COURTESY/MARK JAMES MILLER, WIKIMEDIA COMMONS

Ballot Measure T in South Lake Tahoe passed by a mere 58 votes in November after a total of 6,976 residents cast their votes. Now the measure, which would largely ban vacation home rentals like Airbnb, stands in limbo.

On Dec. 24, El Dorado County Judge Thomas A. Smith issued a temporary injunction on Measure T after a lawsuit was filed in December by a group calling itself the South Lake Tahoe Property Owners Group. The suit claims that the measure is unconstitutional.

Measure T is supposed to ban vacation home rentals in residential areas of South Lake Tahoe by 2022. The only exceptions would be for full-time residents, who would still have the right to rent out their homes for up to 30 days per year. The measure also includes language limiting the number of occupants who may stay in a rental at one time to 12. Judge Smith’s injunction stopped the enforcement of the occupancy limits, which were set to go into effect on Jan. 1. His decision has stopped the city from enforcing those limits at least until Jan. 24, when the case against it is due back in court.

Prior to the lawsuit that triggered the temporary injunction, the City of South Lake Tahoe had said it would enforce occupancy limits using discretion until after the holiday season. Proponents of the measure have indicated concern that the city may not defend it rigorously against the current court challenge.

One of the reasons for their worry is that the city previously failed to defend a ballot measure, also called Measure T, that was approved by voters in 2016. It would have restricted the City of South Lake Tahoe’s decision-making powers concerning the U.S. 50/South Shore Community Revitalization Project. A lawsuit was filed against it and the project was ultimately deemed unconstitutional by a judge after the city sat on its hands.

When asked last month whether the city intends to defend against the claims made in the recent lawsuit, City Attorney Heather Stroud told the Tahoe Daily Tribune’s Ryan Hoffman that she had not received legal direction from the South Lake Tahoe city council on how to respond to the suit.

On Jan. 7, the South Lake Tahoe Property Owners Group filed a request asking that Measure T be put on hold in its entirety for the remainder of the court proceedings. And on Jan. 8, the city council met behind closed doors to discuss the measure and current lawsuit against it.

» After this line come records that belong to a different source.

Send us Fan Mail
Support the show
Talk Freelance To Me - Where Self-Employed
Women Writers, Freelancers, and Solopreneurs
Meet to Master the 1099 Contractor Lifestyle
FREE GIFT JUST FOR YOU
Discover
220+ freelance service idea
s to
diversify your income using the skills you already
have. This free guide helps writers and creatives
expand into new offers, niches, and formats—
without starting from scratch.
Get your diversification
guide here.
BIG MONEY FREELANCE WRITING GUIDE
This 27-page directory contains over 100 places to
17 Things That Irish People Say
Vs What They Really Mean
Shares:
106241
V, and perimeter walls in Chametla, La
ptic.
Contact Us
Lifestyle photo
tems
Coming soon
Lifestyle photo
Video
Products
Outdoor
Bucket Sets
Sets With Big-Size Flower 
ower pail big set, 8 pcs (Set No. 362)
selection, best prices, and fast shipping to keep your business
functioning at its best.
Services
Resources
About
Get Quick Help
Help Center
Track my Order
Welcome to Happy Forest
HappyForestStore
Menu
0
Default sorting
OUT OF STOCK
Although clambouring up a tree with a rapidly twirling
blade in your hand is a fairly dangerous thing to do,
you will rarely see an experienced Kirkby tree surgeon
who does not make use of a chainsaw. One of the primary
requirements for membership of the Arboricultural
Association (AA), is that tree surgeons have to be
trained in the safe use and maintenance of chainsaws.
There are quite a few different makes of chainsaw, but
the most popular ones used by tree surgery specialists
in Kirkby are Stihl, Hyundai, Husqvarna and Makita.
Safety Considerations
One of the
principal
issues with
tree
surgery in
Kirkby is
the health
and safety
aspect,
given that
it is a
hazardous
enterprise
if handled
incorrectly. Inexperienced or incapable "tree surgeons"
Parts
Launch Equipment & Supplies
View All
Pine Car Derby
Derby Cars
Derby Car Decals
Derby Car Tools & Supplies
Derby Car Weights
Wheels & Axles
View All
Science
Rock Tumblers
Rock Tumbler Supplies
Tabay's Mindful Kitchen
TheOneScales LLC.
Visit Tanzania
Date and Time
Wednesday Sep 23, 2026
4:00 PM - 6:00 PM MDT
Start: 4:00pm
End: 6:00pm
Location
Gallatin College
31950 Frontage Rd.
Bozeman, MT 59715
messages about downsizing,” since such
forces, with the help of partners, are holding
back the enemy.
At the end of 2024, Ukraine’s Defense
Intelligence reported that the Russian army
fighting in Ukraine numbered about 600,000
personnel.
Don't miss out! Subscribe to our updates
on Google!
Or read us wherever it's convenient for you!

The council was expected thereafter to give Stroud direction on how to proceed with the lawsuit, but no final decision was made.

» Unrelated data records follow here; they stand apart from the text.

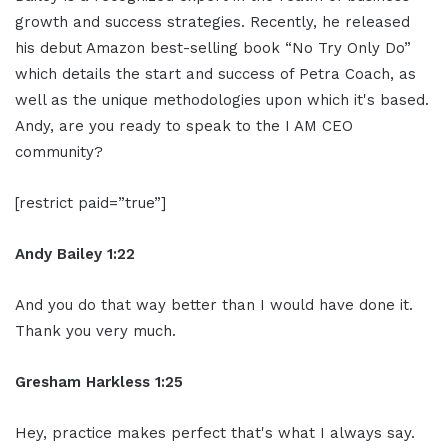
growth and success strategies. Recently, he released
his debut Amazon best-selling book “No Try Only Do”
which details the start and success of Petra Coach, as
well as the unique methodologies upon which it's based.
Andy, are you ready to speak to the I AM CEO
community?
[restrict paid=”true”]
Andy Bailey 1:22
And you do that way better than I would have done it.
Thank you very much.
Gresham Harkless 1:25
Hey, practice makes perfect that's what I always say.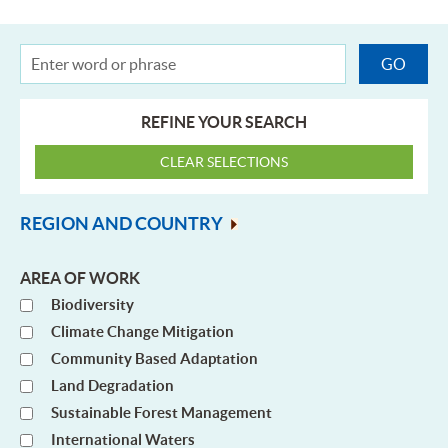
REFINE YOUR SEARCH
REGION AND COUNTRY
AREA OF WORK
Biodiversity
Climate Change Mitigation
Community Based Adaptation
Land Degradation
Sustainable Forest Management
International Waters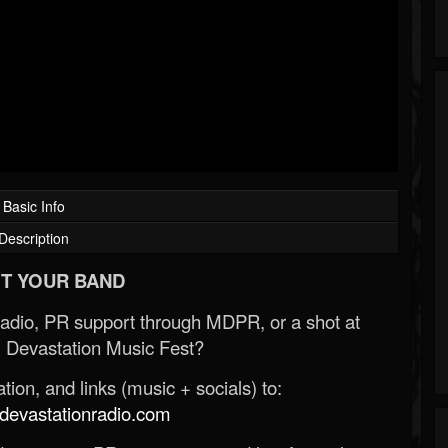
Basic Info
Description
T YOUR BAND
Radio, PR support through MDPR, or a shot at
 Devastation Music Fest?
ion, and links (music + socials) to:
evastationradio.com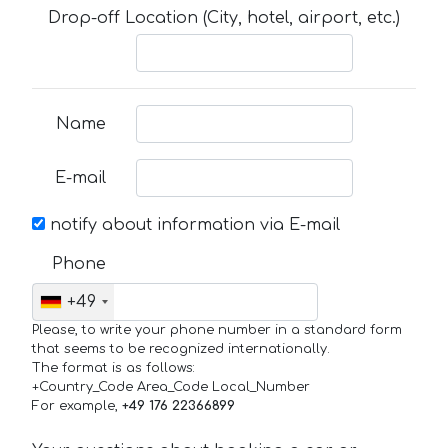
Drop-off Location (City, hotel, airport, etc.)
Name
E-mail
notify about information via E-mail
Phone
+49
Please, to write your phone number in a standard form
that seems to be recognized internationally.
The format is as follows:
+Country_Code Area_Code Local_Number
For example,
+49 176 22366899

According to the Tribune’s Hoffman, who filed a report shortly after the city council came out of its closed-door meeting Tuesday morning, the city is hopeful that it can please people on both sides with a compromise that would continue the restraining order on occupancy limits for vacation home rentals but still allow the rest of the measure to stand.

As to whether or not the city will defend the central component of Measure T banning almost all vacation home rentals in three years time, Stroud told Hoffman, “That decision hasn’t been made yet.”